Preeclampsia is a pregnancy-induced condition that typically causes a dangerous rise in blood pressure. After birth, the risk of complications associated with the pregnancy-induced condition is thought to be resolved, but that may not be the case, according to a new study published in The Obstetrician and Gynaecologist.

Researchers reviewed an existing study on women admitted to the hospital up to 24 days post-delivery. Sixteen percent of the women developed eclampsia, nine percent developed pulmonary edema and one woman died from suspected complications.

According to recommendations from NICE, a published set of guidelines for care after birth, blood pressure should be noted in all women six hours after giving birth. Women should also be educated on the signs of high blood pressure or preeclampsia during the first postpartum medical interaction. Due to the possible prolonged effects of preeclampsia, blood pressure screenings should continue after discharge from the hospital.

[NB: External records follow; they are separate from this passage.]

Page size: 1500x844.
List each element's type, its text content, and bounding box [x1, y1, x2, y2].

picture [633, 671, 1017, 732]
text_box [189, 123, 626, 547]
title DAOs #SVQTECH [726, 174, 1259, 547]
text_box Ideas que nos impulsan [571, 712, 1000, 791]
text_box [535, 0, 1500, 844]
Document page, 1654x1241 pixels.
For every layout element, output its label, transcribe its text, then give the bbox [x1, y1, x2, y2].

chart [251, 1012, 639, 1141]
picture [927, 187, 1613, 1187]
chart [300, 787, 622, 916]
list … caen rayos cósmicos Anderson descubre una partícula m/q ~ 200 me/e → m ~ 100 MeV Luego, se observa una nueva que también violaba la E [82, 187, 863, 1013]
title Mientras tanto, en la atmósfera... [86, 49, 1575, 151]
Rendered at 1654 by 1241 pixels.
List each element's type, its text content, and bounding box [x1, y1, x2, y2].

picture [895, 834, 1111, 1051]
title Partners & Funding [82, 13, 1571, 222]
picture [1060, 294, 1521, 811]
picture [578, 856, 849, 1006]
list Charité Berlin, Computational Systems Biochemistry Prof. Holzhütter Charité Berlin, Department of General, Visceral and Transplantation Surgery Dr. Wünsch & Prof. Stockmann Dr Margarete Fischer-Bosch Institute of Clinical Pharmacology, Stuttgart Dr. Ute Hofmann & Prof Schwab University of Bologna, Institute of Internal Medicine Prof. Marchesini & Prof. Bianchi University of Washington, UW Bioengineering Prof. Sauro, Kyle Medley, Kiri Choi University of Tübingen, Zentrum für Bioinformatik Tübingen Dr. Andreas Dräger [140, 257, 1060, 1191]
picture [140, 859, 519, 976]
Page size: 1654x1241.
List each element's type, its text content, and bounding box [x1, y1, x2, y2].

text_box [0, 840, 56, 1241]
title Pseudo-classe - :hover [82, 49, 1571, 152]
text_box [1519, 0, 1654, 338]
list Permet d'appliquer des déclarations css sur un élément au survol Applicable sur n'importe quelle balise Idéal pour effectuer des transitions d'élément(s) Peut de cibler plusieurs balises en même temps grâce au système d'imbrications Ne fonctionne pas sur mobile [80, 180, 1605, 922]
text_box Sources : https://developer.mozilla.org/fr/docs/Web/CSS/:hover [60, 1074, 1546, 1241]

Elevated blood pressure is common postpartum, even in women without preeclampsia. Researchers suggest monitoring blood pressure for at least 72 hours post partum to ensure high blood pressure does not persist after birth. Prolonged or dangerously high blood pressure can lead to further health risk and death.

Researchers suggest extra time in hospital care and continued blood pressure monitoring. "Women with pre-eclampsia should be encouraged to delay discharge and once they leave hospital the community midwife should monitor blood pressure for the first 2 weeks. This is then followed up at the 6-week postnatal visit. If symptoms persist there may be an underlying cause." In future pregnancies, women with a history of preeclampsia should be made aware of the symptoms of the condition, possible treated with low-dose aspirin and have blood pressure readings watched closely throughout the pregnancy.